MATERIAL TO PROCESS -
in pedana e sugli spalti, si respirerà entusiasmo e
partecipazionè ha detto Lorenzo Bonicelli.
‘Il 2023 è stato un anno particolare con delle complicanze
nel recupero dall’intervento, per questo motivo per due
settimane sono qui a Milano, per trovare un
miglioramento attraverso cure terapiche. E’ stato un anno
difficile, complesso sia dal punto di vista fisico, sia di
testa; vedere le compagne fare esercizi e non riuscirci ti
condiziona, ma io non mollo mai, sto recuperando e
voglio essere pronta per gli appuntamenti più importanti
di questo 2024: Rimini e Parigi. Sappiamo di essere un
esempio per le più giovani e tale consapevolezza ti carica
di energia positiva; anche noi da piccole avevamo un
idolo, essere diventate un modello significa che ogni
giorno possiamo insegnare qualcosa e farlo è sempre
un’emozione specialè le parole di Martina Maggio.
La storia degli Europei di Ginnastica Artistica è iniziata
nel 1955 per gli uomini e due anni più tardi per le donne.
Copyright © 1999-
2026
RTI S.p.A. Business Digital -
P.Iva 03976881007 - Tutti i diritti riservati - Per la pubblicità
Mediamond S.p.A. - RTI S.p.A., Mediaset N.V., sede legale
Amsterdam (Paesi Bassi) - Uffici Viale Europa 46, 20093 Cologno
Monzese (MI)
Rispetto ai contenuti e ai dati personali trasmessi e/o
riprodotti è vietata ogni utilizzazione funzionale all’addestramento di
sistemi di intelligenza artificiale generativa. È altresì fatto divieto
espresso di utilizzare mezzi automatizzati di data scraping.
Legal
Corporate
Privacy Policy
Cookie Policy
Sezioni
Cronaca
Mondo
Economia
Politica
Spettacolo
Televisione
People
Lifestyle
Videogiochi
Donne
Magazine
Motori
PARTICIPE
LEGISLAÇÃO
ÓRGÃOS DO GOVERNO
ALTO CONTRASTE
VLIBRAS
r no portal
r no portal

PROBLEM DETAILS - All records shown above are to be repeated exactly.

ANSWER TO THE PROBLEM -
in pedana e sugli spalti, si respirerà entusiasmo e
partecipazionè ha detto Lorenzo Bonicelli.
‘Il 2023 è stato un anno particolare con delle complicanze
nel recupero dall’intervento, per questo motivo per due
settimane sono qui a Milano, per trovare un
miglioramento attraverso cure terapiche. E’ stato un anno
difficile, complesso sia dal punto di vista fisico, sia di
testa; vedere le compagne fare esercizi e non riuscirci ti
condiziona, ma io non mollo mai, sto recuperando e
voglio essere pronta per gli appuntamenti più importanti
di questo 2024: Rimini e Parigi. Sappiamo di essere un
esempio per le più giovani e tale consapevolezza ti carica
di energia positiva; anche noi da piccole avevamo un
idolo, essere diventate un modello significa che ogni
giorno possiamo insegnare qualcosa e farlo è sempre
un’emozione specialè le parole di Martina Maggio.
La storia degli Europei di Ginnastica Artistica è iniziata
nel 1955 per gli uomini e due anni più tardi per le donne.
Copyright © 1999-
2026
RTI S.p.A. Business Digital -
P.Iva 03976881007 - Tutti i diritti riservati - Per la pubblicità
Mediamond S.p.A. - RTI S.p.A., Mediaset N.V., sede legale
Amsterdam (Paesi Bassi) - Uffici Viale Europa 46, 20093 Cologno
Monzese (MI)
Rispetto ai contenuti e ai dati personali trasmessi e/o
riprodotti è vietata ogni utilizzazione funzionale all’addestramento di
sistemi di intelligenza artificiale generativa. È altresì fatto divieto
espresso di utilizzare mezzi automatizzati di data scraping.
Legal
Corporate
Privacy Policy
Cookie Policy
Sezioni
Cronaca
Mondo
Economia
Politica
Spettacolo
Televisione
People
Lifestyle
Videogiochi
Donne
Magazine
Motori
PARTICIPE
LEGISLAÇÃO
ÓRGÃOS DO GOVERNO
ALTO CONTRASTE
VLIBRAS
r no portal
r no portal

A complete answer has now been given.